The other day, “Ernest Scared Stupid,” came to mind. In the movie, Ernest is fighting some ugly, oversized troll that emerges from a gnarled old tree, talking with his dog, Rimshot, about their strategy. Changing his voice to effect a military commander, he tells Rimshot he has to “take the high ground.”
Unfortunately, what made me remember the movie was a thought I had about the N.C. Marine Fisheries Commission’s recent vote to go out of compliance with federal fisheries mandates to close the cobia season on June 20.
In a 3-2 vote in May — with three members who hold commercial-fishing seats abstaining — the commissioners who hold recreational-fishing or scientific seats voted to keep the recreational cobia season open through September, changing creel limits and size minimums to try to keep the harvest down.
The way the limits were carved up leaves no opinion other than that the commissioners’ vote reflected complaints from charter captains and guides on the Outer Banks that a June 20 closure would ruin them financially. Giving captains and guides a boat limit of four cobia per day and allowing recreational fishermen on private boats the opportunity to catch two cobia per boat per day only three days a week certainly looks like a cave-in to the for-hire fleet.
And by its vote, however, the Commission has ceded the “high ground” that recreational anglers have owned for decades — that’s when I thought about Varney, who died in 2000.
For years, recreational fishermen and conservation groups have sought to have some restrictions placed on North Carolina’s out-of-control commercial fishing industry.
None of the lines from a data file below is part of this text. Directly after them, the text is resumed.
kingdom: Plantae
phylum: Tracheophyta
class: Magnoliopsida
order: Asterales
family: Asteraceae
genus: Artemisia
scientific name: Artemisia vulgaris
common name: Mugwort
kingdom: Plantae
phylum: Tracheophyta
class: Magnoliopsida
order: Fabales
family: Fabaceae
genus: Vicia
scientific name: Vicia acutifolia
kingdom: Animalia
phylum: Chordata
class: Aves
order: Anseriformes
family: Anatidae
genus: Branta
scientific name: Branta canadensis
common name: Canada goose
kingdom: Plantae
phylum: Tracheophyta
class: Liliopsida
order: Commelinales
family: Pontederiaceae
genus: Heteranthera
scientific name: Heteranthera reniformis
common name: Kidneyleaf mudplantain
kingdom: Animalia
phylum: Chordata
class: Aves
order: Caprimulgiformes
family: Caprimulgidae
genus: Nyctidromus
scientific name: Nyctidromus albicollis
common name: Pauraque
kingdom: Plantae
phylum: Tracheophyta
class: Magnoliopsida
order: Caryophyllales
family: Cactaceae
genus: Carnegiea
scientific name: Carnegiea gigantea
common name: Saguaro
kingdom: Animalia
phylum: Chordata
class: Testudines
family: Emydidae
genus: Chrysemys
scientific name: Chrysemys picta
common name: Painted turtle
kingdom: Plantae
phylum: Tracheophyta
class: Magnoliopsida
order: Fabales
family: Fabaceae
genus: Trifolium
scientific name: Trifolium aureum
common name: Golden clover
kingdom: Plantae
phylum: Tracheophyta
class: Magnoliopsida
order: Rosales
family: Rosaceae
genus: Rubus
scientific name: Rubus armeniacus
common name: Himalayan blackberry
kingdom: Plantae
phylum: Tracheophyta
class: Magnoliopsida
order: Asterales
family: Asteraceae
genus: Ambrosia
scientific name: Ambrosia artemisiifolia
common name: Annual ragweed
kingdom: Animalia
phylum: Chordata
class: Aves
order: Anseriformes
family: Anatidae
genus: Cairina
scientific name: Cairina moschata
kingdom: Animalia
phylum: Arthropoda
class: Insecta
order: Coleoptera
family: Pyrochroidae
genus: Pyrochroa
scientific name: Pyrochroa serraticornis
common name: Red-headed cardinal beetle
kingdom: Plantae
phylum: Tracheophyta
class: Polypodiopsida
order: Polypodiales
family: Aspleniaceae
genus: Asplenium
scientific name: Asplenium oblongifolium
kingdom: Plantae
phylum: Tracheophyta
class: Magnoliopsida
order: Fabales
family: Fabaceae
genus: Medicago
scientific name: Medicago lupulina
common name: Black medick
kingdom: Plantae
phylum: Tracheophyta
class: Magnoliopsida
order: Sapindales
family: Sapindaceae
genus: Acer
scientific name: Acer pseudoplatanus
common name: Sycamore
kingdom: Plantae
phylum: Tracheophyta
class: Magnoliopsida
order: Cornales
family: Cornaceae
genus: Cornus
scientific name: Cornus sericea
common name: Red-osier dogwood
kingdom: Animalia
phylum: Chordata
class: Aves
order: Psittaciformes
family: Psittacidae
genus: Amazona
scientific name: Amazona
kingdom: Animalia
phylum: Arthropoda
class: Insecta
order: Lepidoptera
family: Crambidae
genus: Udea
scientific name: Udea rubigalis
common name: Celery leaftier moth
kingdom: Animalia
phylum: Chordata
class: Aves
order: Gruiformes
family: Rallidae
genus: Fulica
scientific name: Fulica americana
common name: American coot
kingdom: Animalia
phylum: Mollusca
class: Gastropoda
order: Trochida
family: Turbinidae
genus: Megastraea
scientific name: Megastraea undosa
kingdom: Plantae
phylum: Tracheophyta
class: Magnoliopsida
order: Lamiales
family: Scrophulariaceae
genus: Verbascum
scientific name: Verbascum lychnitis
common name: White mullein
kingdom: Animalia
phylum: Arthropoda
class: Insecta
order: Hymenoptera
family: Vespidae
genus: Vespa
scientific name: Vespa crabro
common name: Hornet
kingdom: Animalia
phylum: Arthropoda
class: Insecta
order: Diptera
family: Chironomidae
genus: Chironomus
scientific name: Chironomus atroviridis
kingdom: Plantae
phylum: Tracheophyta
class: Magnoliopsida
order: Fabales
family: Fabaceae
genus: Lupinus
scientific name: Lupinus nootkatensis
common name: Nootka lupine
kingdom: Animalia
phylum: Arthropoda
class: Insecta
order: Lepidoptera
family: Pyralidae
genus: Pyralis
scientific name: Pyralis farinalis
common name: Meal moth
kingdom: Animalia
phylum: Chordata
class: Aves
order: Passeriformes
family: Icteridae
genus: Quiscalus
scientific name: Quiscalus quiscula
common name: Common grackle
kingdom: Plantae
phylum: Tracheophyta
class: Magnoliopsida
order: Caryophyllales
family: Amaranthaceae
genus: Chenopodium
When the commercials complain about a reduction in their catch, and how not being able to catch all they want might affect their bottom lines, recreational fishermen have simply wagged their fingers and said, in effect, “Tsk, tsk, tsk. You’ve gotta take one for the team and do what’s right for the fishery.”
I’m not getting into the argument that the feds’ cobia numbers are all wrong and the annual allotment for the species should be much higher. That’s what some recreational fishermen argued. They sounded just like commercials arguing last year that there’s no problem with the flounder fisheries in North Carolina waters; the numbers are all wrong.
The point is, if recreational fishermen expect commercial fishermen to sit quietly when they get their hands slapped, then their recreation be the same when what goes around comes around. No wonder the Commission’s commercials didn’t vote.
What happened when the shoe was on the other foot? It got kicked off. And recreational fishermen got kicked off the high ground.